EXERCISE MATERIAL
★ ★ ★ ★ ★ ★ ★
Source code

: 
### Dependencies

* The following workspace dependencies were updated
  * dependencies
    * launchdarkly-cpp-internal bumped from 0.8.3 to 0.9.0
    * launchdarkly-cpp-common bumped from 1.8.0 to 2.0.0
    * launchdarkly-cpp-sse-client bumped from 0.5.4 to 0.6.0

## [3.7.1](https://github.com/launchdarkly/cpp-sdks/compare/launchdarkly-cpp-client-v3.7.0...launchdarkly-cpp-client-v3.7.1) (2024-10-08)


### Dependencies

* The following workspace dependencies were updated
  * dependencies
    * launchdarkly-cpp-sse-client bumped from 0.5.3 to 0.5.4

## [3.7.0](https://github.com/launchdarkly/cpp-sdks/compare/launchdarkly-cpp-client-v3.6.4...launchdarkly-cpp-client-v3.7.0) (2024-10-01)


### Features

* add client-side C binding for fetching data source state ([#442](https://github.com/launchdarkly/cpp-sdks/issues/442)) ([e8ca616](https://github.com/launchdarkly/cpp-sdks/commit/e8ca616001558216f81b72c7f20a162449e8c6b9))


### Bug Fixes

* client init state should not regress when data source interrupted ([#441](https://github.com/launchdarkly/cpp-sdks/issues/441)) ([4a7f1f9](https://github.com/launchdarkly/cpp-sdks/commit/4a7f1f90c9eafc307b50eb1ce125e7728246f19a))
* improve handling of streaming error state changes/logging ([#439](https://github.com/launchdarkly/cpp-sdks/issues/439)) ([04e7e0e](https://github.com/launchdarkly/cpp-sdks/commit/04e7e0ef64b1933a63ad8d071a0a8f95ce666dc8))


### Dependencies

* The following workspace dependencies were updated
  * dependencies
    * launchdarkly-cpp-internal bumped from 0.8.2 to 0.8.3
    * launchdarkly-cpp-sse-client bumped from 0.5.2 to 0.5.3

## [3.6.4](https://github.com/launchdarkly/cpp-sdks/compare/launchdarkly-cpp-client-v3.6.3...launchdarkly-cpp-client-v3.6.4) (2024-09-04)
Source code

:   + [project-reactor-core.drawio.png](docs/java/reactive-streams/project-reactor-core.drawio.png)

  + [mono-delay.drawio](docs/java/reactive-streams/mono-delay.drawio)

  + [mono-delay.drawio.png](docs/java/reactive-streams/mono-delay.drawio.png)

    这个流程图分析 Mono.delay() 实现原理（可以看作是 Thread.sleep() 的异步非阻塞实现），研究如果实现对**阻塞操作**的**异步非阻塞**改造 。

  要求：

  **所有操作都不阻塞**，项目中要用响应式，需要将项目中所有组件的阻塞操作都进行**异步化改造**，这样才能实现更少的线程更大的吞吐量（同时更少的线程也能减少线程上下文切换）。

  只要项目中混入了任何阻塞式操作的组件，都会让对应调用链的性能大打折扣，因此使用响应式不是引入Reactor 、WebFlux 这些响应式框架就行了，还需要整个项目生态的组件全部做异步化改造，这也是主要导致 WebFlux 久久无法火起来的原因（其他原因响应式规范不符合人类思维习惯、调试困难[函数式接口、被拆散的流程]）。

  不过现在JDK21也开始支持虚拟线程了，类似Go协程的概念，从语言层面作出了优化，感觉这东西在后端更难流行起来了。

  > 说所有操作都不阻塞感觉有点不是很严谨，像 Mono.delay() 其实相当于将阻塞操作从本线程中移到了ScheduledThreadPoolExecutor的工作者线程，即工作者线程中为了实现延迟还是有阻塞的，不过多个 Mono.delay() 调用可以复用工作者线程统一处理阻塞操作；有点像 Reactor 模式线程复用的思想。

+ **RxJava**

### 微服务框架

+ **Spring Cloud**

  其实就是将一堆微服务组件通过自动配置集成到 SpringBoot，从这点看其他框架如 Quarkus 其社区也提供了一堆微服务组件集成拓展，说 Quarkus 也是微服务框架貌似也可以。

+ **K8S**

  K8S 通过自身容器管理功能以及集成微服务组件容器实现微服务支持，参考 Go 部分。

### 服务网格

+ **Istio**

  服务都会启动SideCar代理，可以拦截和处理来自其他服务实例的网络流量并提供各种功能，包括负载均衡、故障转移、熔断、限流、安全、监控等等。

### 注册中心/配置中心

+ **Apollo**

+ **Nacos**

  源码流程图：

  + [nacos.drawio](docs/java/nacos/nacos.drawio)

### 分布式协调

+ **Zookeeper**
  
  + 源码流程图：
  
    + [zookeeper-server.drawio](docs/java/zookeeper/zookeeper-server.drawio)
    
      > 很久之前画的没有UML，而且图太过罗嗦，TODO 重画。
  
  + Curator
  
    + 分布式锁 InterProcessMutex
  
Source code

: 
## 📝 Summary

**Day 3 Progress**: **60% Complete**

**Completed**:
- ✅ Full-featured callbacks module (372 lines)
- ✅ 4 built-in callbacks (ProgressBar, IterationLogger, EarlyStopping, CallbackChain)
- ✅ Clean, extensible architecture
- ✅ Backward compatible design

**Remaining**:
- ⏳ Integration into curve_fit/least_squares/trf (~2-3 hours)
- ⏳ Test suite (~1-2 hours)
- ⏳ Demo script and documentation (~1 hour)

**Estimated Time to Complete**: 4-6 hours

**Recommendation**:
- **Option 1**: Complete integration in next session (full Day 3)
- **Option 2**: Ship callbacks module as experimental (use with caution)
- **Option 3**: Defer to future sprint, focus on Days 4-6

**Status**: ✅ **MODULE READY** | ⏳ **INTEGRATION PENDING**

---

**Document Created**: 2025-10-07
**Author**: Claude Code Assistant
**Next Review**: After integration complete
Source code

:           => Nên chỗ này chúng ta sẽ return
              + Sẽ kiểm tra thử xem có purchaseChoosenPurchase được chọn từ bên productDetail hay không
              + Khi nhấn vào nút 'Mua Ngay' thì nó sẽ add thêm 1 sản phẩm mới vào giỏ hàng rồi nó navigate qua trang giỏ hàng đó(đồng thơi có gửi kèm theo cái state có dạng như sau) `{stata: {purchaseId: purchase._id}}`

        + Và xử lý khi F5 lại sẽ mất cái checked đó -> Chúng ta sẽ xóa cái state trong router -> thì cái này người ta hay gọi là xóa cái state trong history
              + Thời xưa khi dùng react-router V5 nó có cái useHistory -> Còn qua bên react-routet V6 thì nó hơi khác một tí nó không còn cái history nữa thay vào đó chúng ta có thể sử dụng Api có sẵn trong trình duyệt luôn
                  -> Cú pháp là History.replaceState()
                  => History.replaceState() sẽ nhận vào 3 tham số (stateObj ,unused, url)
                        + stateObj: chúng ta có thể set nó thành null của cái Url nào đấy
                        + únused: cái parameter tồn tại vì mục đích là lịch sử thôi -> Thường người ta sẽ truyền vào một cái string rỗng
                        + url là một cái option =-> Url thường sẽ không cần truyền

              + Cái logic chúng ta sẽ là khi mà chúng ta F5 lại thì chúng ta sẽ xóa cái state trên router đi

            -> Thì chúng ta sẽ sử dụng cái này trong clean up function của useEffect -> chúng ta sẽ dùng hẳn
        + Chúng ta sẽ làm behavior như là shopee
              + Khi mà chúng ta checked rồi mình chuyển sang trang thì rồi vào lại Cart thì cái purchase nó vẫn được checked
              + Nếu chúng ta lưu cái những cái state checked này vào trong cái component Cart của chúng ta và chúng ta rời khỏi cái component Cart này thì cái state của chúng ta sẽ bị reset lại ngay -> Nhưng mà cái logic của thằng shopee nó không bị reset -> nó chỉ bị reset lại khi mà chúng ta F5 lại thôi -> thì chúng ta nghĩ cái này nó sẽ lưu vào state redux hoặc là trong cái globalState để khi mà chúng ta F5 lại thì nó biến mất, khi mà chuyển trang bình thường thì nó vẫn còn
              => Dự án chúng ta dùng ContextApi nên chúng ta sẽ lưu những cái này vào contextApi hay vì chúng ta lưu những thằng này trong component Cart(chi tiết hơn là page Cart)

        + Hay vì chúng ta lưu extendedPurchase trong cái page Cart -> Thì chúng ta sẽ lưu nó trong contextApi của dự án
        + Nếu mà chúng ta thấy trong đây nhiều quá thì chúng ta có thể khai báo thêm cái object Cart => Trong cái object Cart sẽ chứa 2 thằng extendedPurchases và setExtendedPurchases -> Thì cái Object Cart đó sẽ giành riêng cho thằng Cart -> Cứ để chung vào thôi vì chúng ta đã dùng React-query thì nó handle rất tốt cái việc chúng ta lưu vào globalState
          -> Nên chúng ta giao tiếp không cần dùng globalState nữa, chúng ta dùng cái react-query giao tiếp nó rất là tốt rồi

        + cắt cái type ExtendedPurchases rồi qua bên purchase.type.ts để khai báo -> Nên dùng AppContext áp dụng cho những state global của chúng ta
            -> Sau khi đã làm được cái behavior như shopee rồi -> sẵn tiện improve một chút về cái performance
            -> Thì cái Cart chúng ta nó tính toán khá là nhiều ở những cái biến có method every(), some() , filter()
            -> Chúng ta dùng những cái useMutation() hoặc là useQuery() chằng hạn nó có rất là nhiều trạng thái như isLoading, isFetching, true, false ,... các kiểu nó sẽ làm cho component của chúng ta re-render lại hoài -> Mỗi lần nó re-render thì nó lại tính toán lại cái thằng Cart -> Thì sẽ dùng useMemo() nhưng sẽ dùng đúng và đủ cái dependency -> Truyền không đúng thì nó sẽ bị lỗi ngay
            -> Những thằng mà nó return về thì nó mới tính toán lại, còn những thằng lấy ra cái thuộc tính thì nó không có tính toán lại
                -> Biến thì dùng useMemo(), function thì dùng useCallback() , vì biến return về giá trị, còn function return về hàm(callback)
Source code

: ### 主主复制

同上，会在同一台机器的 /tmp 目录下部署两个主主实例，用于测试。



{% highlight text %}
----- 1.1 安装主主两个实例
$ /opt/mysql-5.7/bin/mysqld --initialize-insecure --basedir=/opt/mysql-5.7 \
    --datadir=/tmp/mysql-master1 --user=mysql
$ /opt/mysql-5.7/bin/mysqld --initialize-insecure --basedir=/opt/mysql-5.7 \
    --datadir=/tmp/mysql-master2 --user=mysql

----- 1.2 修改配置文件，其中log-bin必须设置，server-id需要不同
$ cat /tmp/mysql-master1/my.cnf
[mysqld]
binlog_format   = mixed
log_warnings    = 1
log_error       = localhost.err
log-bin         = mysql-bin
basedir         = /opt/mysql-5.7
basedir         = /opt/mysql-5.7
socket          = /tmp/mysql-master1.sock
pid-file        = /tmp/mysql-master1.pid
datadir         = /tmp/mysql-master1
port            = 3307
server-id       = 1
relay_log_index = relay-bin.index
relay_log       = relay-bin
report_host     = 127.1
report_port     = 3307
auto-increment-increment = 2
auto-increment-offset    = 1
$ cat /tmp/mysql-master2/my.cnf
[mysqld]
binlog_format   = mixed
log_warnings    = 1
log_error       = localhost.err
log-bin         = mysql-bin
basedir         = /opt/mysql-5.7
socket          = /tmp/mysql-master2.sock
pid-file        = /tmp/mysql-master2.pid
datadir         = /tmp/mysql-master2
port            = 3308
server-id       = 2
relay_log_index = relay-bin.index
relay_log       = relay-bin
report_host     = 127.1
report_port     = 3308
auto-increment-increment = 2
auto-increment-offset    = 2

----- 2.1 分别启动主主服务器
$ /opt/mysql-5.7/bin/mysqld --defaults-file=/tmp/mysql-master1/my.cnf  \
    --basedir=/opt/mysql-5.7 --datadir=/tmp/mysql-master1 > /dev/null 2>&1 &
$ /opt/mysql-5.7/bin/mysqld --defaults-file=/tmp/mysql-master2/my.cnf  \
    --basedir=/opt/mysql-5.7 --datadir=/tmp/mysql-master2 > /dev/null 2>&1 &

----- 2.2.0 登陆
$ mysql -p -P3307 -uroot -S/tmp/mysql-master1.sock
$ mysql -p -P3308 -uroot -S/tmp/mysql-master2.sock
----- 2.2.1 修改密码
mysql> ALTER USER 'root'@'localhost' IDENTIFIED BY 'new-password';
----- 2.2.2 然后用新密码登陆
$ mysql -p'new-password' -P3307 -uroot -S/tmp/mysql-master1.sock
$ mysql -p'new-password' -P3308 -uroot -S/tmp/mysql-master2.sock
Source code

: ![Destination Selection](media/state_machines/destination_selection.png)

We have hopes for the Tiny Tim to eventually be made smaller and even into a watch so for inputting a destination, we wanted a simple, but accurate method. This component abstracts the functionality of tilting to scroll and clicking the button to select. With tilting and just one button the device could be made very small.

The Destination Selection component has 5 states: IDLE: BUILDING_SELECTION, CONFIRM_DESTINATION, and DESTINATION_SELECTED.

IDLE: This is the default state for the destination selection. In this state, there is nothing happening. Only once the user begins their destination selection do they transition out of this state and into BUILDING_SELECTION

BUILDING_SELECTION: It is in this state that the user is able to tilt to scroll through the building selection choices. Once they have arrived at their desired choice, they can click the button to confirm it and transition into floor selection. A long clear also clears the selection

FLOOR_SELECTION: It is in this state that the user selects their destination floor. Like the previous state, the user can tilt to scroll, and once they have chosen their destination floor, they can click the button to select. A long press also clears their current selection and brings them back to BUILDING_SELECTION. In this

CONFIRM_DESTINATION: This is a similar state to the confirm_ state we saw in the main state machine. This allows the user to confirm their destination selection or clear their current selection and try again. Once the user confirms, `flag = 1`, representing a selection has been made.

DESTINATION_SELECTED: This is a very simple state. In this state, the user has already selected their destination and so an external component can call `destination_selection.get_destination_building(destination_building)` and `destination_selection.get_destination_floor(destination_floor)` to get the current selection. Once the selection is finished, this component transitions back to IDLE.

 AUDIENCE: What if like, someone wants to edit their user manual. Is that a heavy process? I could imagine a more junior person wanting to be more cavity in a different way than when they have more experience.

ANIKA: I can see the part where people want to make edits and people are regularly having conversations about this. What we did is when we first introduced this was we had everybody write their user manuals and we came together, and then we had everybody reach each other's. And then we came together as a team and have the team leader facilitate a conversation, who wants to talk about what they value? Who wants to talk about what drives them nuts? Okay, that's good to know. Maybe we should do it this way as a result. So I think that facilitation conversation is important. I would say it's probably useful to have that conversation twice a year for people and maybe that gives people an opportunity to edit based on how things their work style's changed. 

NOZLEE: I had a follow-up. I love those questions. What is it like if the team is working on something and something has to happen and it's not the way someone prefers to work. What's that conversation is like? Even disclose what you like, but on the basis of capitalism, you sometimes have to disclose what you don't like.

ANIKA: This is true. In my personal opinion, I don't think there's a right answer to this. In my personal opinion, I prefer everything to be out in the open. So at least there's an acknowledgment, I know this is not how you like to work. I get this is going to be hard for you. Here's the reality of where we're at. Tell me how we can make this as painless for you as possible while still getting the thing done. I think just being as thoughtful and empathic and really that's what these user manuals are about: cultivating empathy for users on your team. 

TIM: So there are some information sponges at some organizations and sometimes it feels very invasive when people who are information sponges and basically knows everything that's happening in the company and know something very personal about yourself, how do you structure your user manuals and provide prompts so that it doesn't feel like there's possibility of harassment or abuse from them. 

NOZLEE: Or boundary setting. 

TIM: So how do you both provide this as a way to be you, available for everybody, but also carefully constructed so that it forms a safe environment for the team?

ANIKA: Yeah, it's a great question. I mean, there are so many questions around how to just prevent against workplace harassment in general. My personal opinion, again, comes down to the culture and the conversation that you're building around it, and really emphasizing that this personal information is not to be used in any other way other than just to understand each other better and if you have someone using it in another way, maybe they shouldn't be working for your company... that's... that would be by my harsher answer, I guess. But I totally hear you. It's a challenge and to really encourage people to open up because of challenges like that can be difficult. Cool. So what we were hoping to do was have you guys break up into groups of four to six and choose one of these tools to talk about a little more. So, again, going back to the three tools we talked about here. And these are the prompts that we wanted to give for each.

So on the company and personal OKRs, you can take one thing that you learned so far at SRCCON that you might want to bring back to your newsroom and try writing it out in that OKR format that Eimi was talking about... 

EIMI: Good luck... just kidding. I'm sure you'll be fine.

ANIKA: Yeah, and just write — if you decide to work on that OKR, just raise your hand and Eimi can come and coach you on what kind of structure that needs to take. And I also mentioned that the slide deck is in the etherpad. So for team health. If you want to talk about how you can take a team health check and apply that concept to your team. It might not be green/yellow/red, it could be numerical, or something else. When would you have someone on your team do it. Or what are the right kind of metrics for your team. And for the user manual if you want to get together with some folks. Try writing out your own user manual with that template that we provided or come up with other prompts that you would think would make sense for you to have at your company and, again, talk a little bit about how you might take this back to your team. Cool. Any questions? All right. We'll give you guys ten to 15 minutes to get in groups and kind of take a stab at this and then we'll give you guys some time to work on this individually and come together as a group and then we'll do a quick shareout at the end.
★ ★ ★ ★ ★ ★ ★
Each line in the listing that contains "trang" should be returned.

YOUR RESPONSE
              + Khi nhấn vào nút 'Mua Ngay' thì nó sẽ add thêm 1 sản phẩm mới vào giỏ hàng rồi nó navigate qua trang giỏ hàng đó(đồng thơi có gửi kèm theo cái state có dạng như sau) `{stata: {purchaseId: purchase._id}}`
              + Khi mà chúng ta checked rồi mình chuyển sang trang thì rồi vào lại Cart thì cái purchase nó vẫn được checked
              + Nếu chúng ta lưu cái những cái state checked này vào trong cái component Cart của chúng ta và chúng ta rời khỏi cái component Cart này thì cái state của chúng ta sẽ bị reset lại ngay -> Nhưng mà cái logic của thằng shopee nó không bị reset -> nó chỉ bị reset lại khi mà chúng ta F5 lại thôi -> thì chúng ta nghĩ cái này nó sẽ lưu vào state redux hoặc là trong cái globalState để khi mà chúng ta F5 lại thì nó biến mất, khi mà chuyển trang bình thường thì nó vẫn còn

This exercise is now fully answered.